22 En Zilla baarde ook Tubal-Kain, een leermeester van allen werker in koper en ijzer; en de zuster van Tubal-Kain was Naema.
And Zillah gave birth to Tubal-cain, a forger of every implement of bronze and iron. And the sister of Tubal-cain was Naamah.
23 En Lamech zeide tot zijn vrouwen Ada en Zilla: Hoort mijn stem, gij vrouwen van Lamech! neemt ter ore mijn rede! Voorwaar, ik sloeg wel een man dood, om mijn wonde, en een jongeling, om mijn buile!
Then Lamech said to his wives: “Adah and Zillah, hear my voice; wives of Lamech, listen to my speech. For I have slain a man for wounding me, a young man for striking me.
24 Want Kain zal zevenvoudig gewroken worden, maar Lamech zeventigmaal zevenmaal.
If Cain is avenged sevenfold, then Lamech seventy-sevenfold.”
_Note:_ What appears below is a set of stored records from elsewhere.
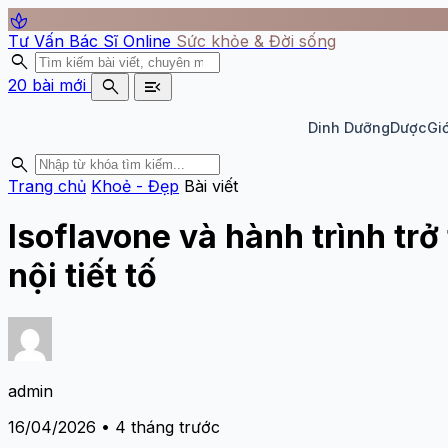
spa
Tư Vấn Bác Sĩ Online
Sức khỏe & Đời sống
search
search
menu_open
20 bài mới
Dinh Dưỡng
Dược
Giớ
search
Trang chủ
Khoẻ - Đẹp
Bài viết
Isoflavone và hành trình tr
nội tiết tố
admin
16/04/2026 • 4 tháng trước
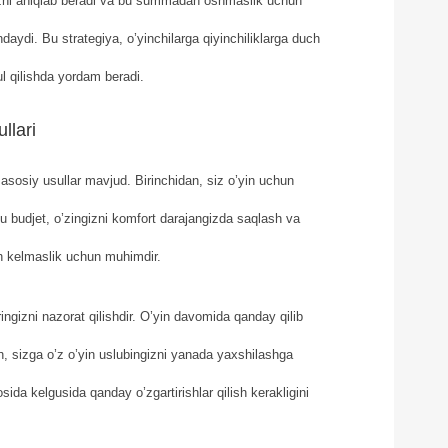
izni aniqlab beradi va bu summadan oshmaslik uchun
ndaydi. Bu strategiya, o’yinchilarga qiyinchiliklarga duch
l qilishda yordam beradi.
llari
 asosiy usullar mavjud. Birinchidan, siz o’yin uchun
Bu budjet, o’zingizni komfort darajangizda saqlash va
h kelmaslik uchun muhimdir.
ringizni nazorat qilishdir. O’yin davomida qanday qilib
h, sizga o’z o’yin uslubingizni yanada yaxshilashga
ida kelgusida qanday o’zgartirishlar qilish kerakligini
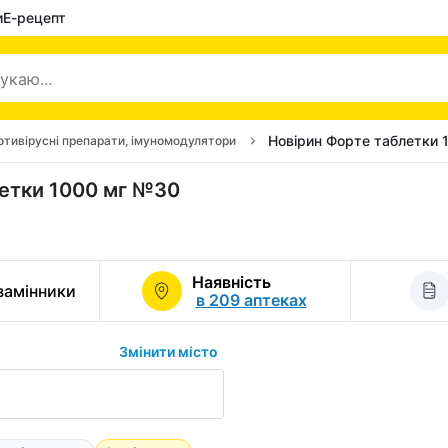
и
Е-рецепт
Новірин Форте таблетки 
отивірусні препарати, імуномодулятори
летки 1000 мг №30
Наявність
 замінники
в 209 аптеках
Змінити місто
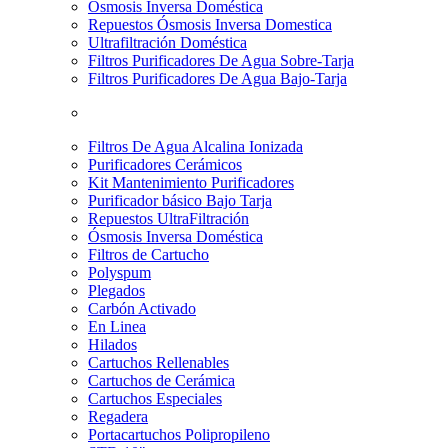
Osmosis Inversa Doméstica
Repuestos Ósmosis Inversa Domestica
Ultrafiltración Doméstica
Filtros Purificadores De Agua Sobre-Tarja
Filtros Purificadores De Agua Bajo-Tarja
Filtros De Agua Alcalina Ionizada
Purificadores Cerámicos
Kit Mantenimiento Purificadores
Purificador básico Bajo Tarja
Repuestos UltraFiltración
Ósmosis Inversa Doméstica
Filtros de Cartucho
Polyspum
Plegados
Carbón Activado
En Linea
Hilados
Cartuchos Rellenables
Cartuchos de Cerámica
Cartuchos Especiales
Regadera
Portacartuchos Polipropileno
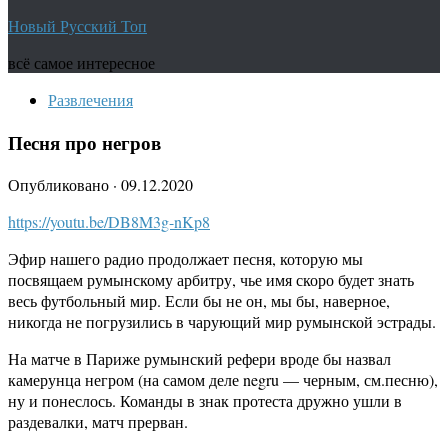
Новый Русский Топ
всё самое интересное
Развлечения
Песня про негров
Опубликовано
·
09.12.2020
https://youtu.be/DB8M3g-nKp8
Эфир нашего радио продолжает песня, которую мы
посвящаем румынскому арбитру, чье имя скоро будет знать
весь футбольный мир. Если бы не он, мы бы, наверное,
никогда не погрузились в чарующий мир румынской эстрады.
На матче в Париже румынский рефери вроде бы назвал
камерунца негром (на самом деле negru — черным, см.песню),
ну и понеслось. Команды в знак протеста дружно ушли в
раздевалки, матч прерван.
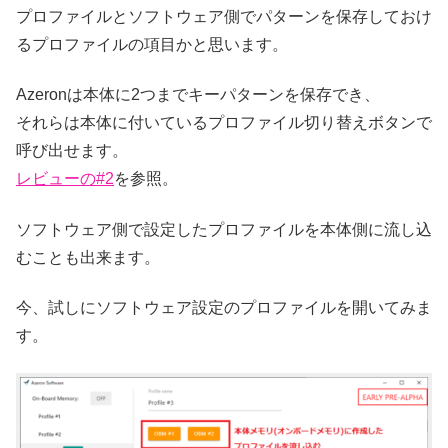
プロファイルとソフトウェア側でパターンを保存しておけ
るプロファイルの項目かと思います。
Azeronは本体に2つまでキーパターンを保存でき、
それらは本体に付いているプロファイル切り替えボタンで
呼び出せます。
レビューの#2
を参照。
ソフトウェア側で設定したプロファイルを本体側に流し込
むことも出来ます。
今、試しにソフトウェア設定のプロファイルを開いてみま
す。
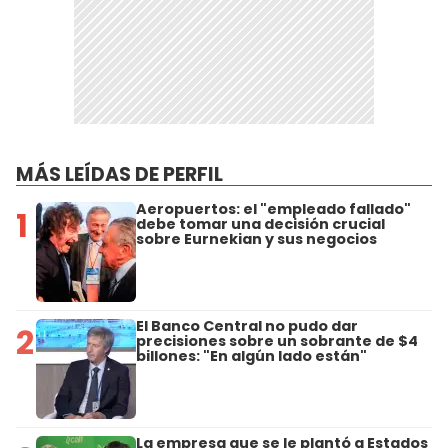
MÁS LEÍDAS DE PERFIL
Aeropuertos: el "empleado fallado"
1
debe tomar una decisión crucial
sobre Eurnekian y sus negocios
El Banco Central no pudo dar
2
precisiones sobre un sobrante de $4
billones: "En algún lado están"
La empresa que se le plantó a Estados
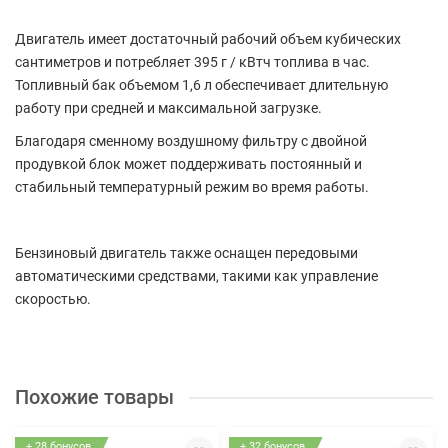
Двигатель имеет достаточный рабочий объем кубических
сантиметров и потребляет 395 г / кВтч топлива в час.
Топливный бак объемом 1,6 л обеспечивает длительную
работу при средней и максимальной загрузке.
Благодаря сменному воздушному фильтру с двойной
продувкой блок может поддерживать постоянный и
стабильный температурный режим во время работы.
Бензиновый двигатель также оснащен передовыми
автоматическими средствами, такими как управление
скоростью.
Похожие товары
+ 28 бонусов
+ 32 бонусов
25 En Adam bekende wederom zijn huisvrouw, en zij baarde een zoon, en zij noemde zijn naam Seth; want God heeft mij, sprak zij, een ander zaad gezet voor Habel; want Kain heeft hem doodgeslagen.
And Adam again had relations with his wife, and she gave birth to a son and named him Seth, saying, “God has granted me another seed in place of Abel, since Cain killed him.”
26 En denzelven Seth werd ook een zoon geboren, en hij noemde zijn naam Enos. Toen begon men den Naam des HEEREN aan te roepen.
And to Seth also a son was born, and he called him Enosh. At that time men began to call upon the name of the LORD.